The apparent absence of specialized dispersal structures in the three species analysed is a key factor when interpreting climate change projections. The fruit, enclosed within a persistent calyx and dehiscing into two readily separable mericarps (Múlgura 2003), suggests a schizocarpic dispersal unit with limited adaptation for anemochory or zoochory. This morphology is typically associated with passive, unspecialized secondary dispersal, implying short dispersal distances. Such a trait could significantly limit these species’ capacity for rapid range shifts in response to climatic changes.

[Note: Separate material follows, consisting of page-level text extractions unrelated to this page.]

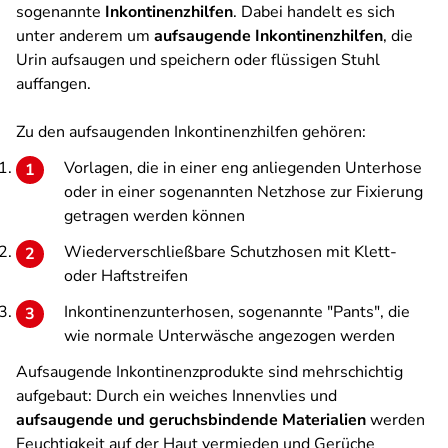
sogenannte
Inkontinenzhilfen
. Dabei handelt es sich
unter anderem um
aufsaugende Inkontinenzhilfen
, die
Urin aufsaugen und speichern oder flüssigen Stuhl
auffangen.
Zu den aufsaugenden Inkontinenzhilfen gehören:
Vorlagen, die in einer eng anliegenden Unterhose
oder in einer sogenannten Netzhose zur Fixierung
getragen werden können
Wiederverschließbare Schutzhosen mit Klett-
oder Haftstreifen
Inkontinenzunterhosen, sogenannte "Pants", die
wie normale Unterwäsche angezogen werden
Aufsaugende Inkontinenzprodukte sind mehrschichtig
aufgebaut: Durch ein weiches Innenvlies und
aufsaugende und geruchsbindende Materialien
werden
Feuchtigkeit auf der Haut vermieden und Gerüche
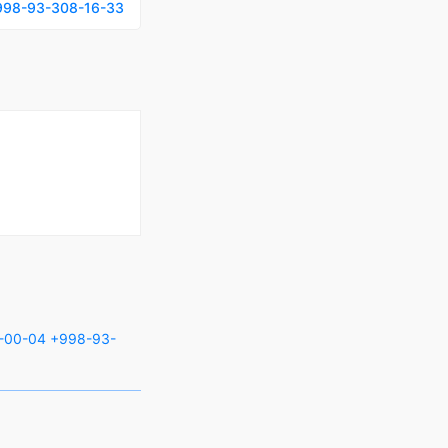
998-93-308-16-33
-00-04
+998-93-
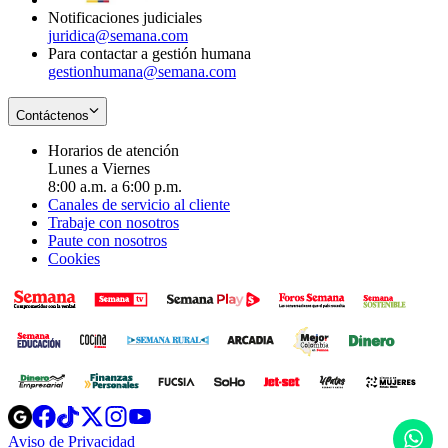
Notificaciones judiciales
juridica@semana.com
Para contactar a gestión humana
gestionhumana@semana.com
Contáctenos
Horarios de atención
Lunes a Viernes
8:00 a.m. a 6:00 p.m.
Canales de servicio al cliente
Trabaje con nosotros
Paute con nosotros
Cookies
Opens
Opens
Opens
Opens
Opens
in
in
in
in
in
H
Aviso de Privacidad
Opens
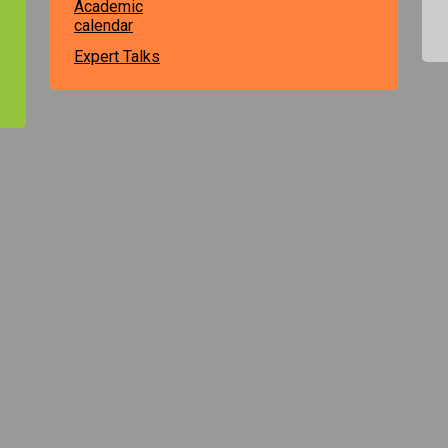
Academic
calendar
Expert Talks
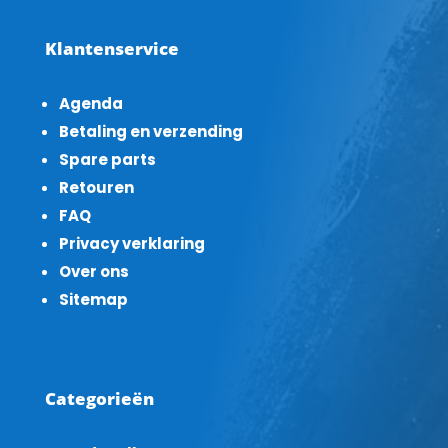
Klantenservice
Agenda
Betaling en verzending
Spare parts
Retouren
FAQ
Privacy verklaring
Over ons
Sitemap
Categorieën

Furthermore, several reproductive traits—such as pollination dependence, flowering variability, and seed dormancy—may also constrain their distribution and are not accounted for in climate-only models. For example, L. alba and possibly S. integrifolia exhibit obligate outcrossing systems with self-incompatibility, relying mainly on insect pollinators such as Hymenoptera, followed by Lepidoptera, Diptera, and others. The composition of floral visitors is influenced by key climatic variables, including temperature, humidity, wind speed, and light availability (Venâncio et al. 2016). In addition to its pollination constraints, L. alba shows low seed germination rates under experimental conditions, likely due to dormancy or reduced viability (Pimenta et al. 2007; Brunetti 2017). Its germination is light-dependent (Galíndez et al. 2017), a likely adaptation that ensures small seeds germinate only when near the soil surface (Bond et al. 1999). For L. turbinata, Morales and Galetto (2003) reported a low rate of spontaneous self-pollination and a high proportion of fruits resulting from natural pollination, although the exact nature of its compatibility system remains unresolved.

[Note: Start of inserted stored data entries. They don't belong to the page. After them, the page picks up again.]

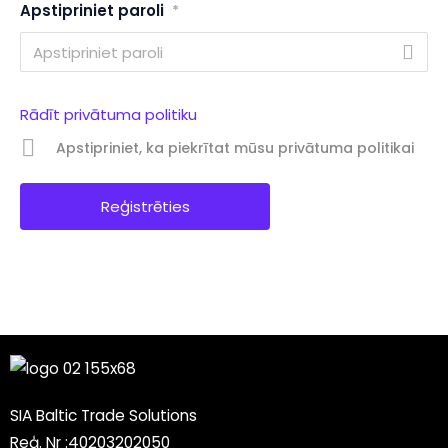
Apstipriniet paroli
*
Rādīt privātuma politiku
Apstipriniet, ka piekrītat mūsu privātuma politikai
SIA Baltic Trade Solutions
Reģ. Nr :40203202050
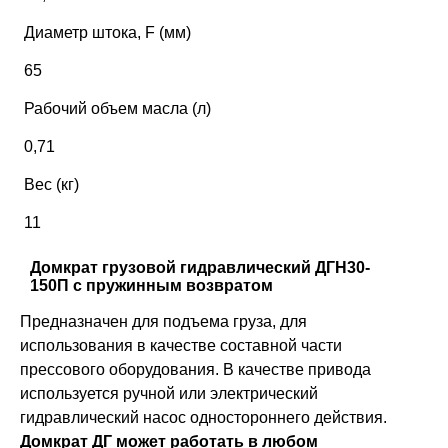
Диаметр штока, F (мм)
65
Рабочий объем масла (л)
0,71
Вес (кг)
11
Домкрат грузовой гидравлический ДГН30-
150П с пружинным возвратом
Предназначен для подъема груза, для
использования в качестве составной части
прессового оборудования. В качестве привода
используется ручной или электрический
гидравлический насос одностороннего действия.
Домкрат ДГ может работать в любом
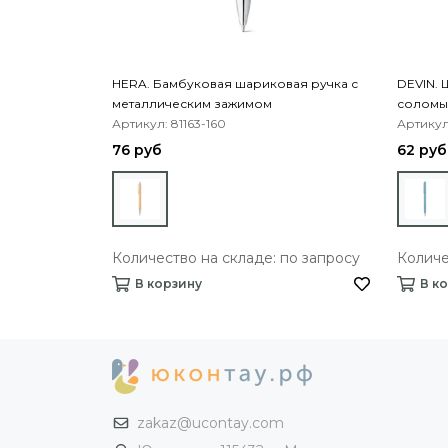
HERA. Бамбуковая шариковая ручка с
DEVIN. 
металлическим зажимом
соломы
Артикул: 81163-160
Артикул
76 руб
62 руб
Количество на складе: по запросу
Количе
В корзину
В к
zakaz@ucontay.com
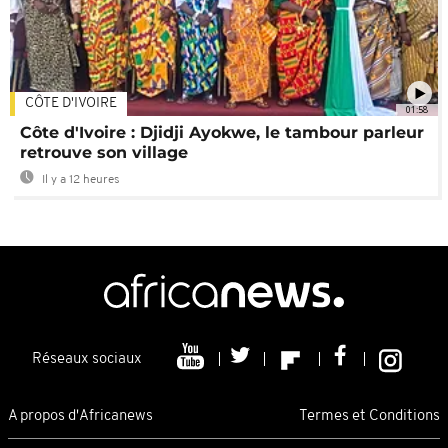
CÔTE D'IVOIRE
01:58
Côte d'Ivoire : Djidji Ayokwe, le tambour parleur
retrouve son village
Il y a 12 heures
Réseaux sociaux
A propos d'Africanews
Termes et Conditions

Research on SDMs for MAPs in South America is still limited. Such approaches are essential for the development and design of environmental conservation and climate adaptation policies (Wani et al. 2024b). Available models suggest that climate change may differentially influence the distribution ranges of various species. Patterns of expansion, stability, and retraction have been documented in plants such as Stevia Cav. and Hedeoma multiflora Benth. in mountain regions of north-western and central Argentina (Rodríguez-Cravero et al. 2017; Peralta et al. 2024) and Valeriana carnosa in Patagonia (Nagahama and Bonino 2020). Conversely, expansion patterns were observed in other medicinal Lippia plants, such as the shrub L. graveolens Kunth in the arid regions of Mexico (Martínez-Sifuentes et al. 2022). These patterns reveal the complexity in the response of native vegetation to climate change and underscore the importance of considering species-specific responses to climate changes. Furthermore, other factors such as interspecific competition, seed dispersal ability, topography, geology, and vegetation and land use could influence species distribution in the coming decades (Tsiftsis et al. 2024). Consequently, future studies must assess the importance of these factors in MAPs distribution to propose accurate conservation strategies.

In conclusion, these findings can drive local and regional efforts to address climate change and protect medicinal and aromatic flora, also supporting the sustenance of different regional economies. They also provide a strong basis for researching Verbenaceae conservation and guiding resource management and biodiversity protection.